The crude oil price had a great start to the year. It is one of the assets that gained the most during the month so far, fueled by strong demand from Asia and unilateral production cuts from Saudi Arabia.
The lockdowns in Europe and the United Kingdom seem not to affect the price of oil so far. Despite France, Germany, the U.K. and other European countries having limited mobility, the price of oil remains elevated. One explanation comes from the extreme cold this winter as energy consumption rose dramatically in consequence.
Yesterday’s inauguration of the new President of the United States starts a new cycle in American foreign policy. The country wants back in the Paris climate change deal and will probably re-evaluate its position against Iran. Changes in both areas may trigger significant changes in the price of oil as the Iranian surplus is not priced in the market.

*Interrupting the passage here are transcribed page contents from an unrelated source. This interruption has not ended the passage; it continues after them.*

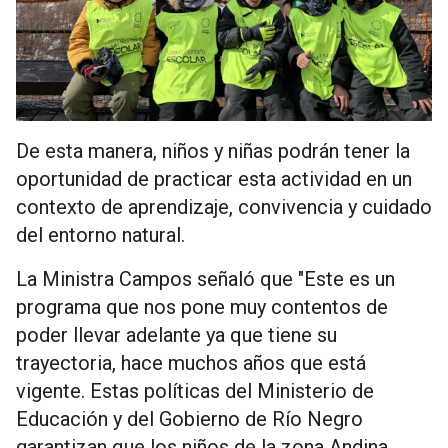
De esta manera, niños y niñas podrán tener la
oportunidad de practicar esta actividad en un
contexto de aprendizaje, convivencia y cuidado
del entorno natural.
La Ministra Campos señaló que "Este es un
programa que nos pone muy contentos de
poder llevar adelante ya que tiene su
trayectoria, hace muchos años que está
vigente. Estas políticas del Ministerio de
Educación y del Gobierno de Río Negro
garantizan que los niños de la zona Andina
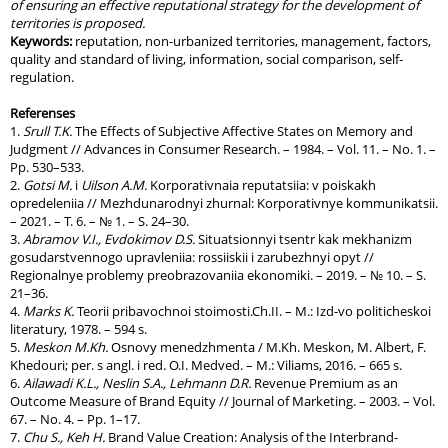
of ensuring an effective reputational strategy for the development of
territories is proposed.
Keywords:
reputation, non-urbanized territories, management, factors,
quality and standard of living, information, social comparison, self-
regulation.
Referenses
1.
Srull T.K.
The Effects of Subjective Affective States on Memory and
Judgment // Advances in Consumer Research. – 1984. – Vol. 11. – No. 1. –
Pp. 530–533.
2.
Gotsi M.
i
Uilson A.M.
Korporativnaia reputatsiia: v poiskakh
opredeleniia // Mezhdunarodnyi zhurnal: Korporativnye kommunikatsii.
– 2021. – T. 6. – № 1. – S. 24–30.
3.
Abramov V.I., Evdokimov D.S.
Situatsionnyi tsentr kak mekhanizm
gosudarstvennogo upravleniia: rossiiskii i zarubezhnyi opyt //
Regionalnye problemy preobrazovaniia ekonomiki. – 2019. – № 10. – S.
21–36.
4.
Marks K.
Teorii pribavochnoi stoimosti.Ch.II. – M.: Izd-vo politicheskoi
literatury, 1978. – 594 s.
5.
Meskon M.Kh.
Osnovy menedzhmenta / M.Kh. Meskon, M. Albert, F.
Khedouri; per. s angl. i red. O.I. Medved. – M.: Viliams, 2016. – 665 s.
6.
Ailawadi K.L., Neslin S.A., Lehmann D.R.
Revenue Premium as an
Outcome Measure of Brand Equity // Journal of Marketing. – 2003. – Vol.
67. – No. 4. – Pp. 1–17.
7.
Chu S., Keh
H.
Brand Value Creation: Analysis of the Interbrand-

The technical perspective shows the price of oil finding stiff resistance at $53.50. This usually happens in two instances – one bullish and one bearish.
In the bullish chase, the crude oil price may form an ascending triangle. On a break and close above $53.50, bulls may want to go long with a stop at the previous higher low and a 1:2 rr ratio.
In the bearish case, bears may want to short on a break and close below $52, while having a stop at the triple top area (i.e., $53.50) and a take-profit that respects a similar rr ratio of 1:2.